[Data for analysis Boundary: Start]
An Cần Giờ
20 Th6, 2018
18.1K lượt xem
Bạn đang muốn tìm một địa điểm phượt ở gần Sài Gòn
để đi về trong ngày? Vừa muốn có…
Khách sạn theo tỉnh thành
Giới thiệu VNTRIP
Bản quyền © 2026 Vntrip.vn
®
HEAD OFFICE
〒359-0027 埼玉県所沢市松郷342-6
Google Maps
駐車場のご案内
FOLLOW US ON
[Data for analysis Boundary: End]
[Data for analysis Boundary: Start]
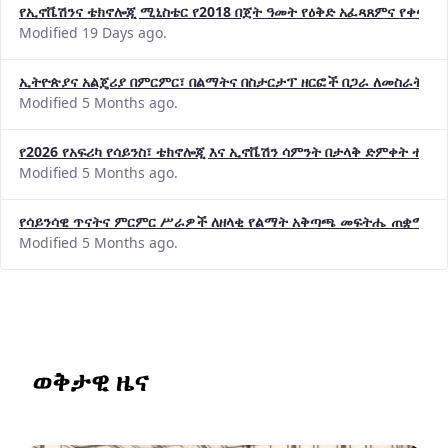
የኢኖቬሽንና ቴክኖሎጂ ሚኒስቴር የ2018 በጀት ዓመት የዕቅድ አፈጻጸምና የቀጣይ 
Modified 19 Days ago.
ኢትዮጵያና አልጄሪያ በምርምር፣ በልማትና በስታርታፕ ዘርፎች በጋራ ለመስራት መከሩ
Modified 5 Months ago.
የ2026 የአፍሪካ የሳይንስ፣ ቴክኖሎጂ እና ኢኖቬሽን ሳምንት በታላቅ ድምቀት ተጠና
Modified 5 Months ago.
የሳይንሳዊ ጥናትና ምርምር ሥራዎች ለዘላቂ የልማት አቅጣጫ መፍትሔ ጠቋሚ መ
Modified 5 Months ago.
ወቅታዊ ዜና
[Data for analysis Boundary: End]
### [Problem to solve]
Extract every line above that contains the word "muốn".

### [Task solution]
Bạn đang muốn tìm một địa điểm phượt ở gần Sài Gòn
để đi về trong ngày? Vừa muốn có…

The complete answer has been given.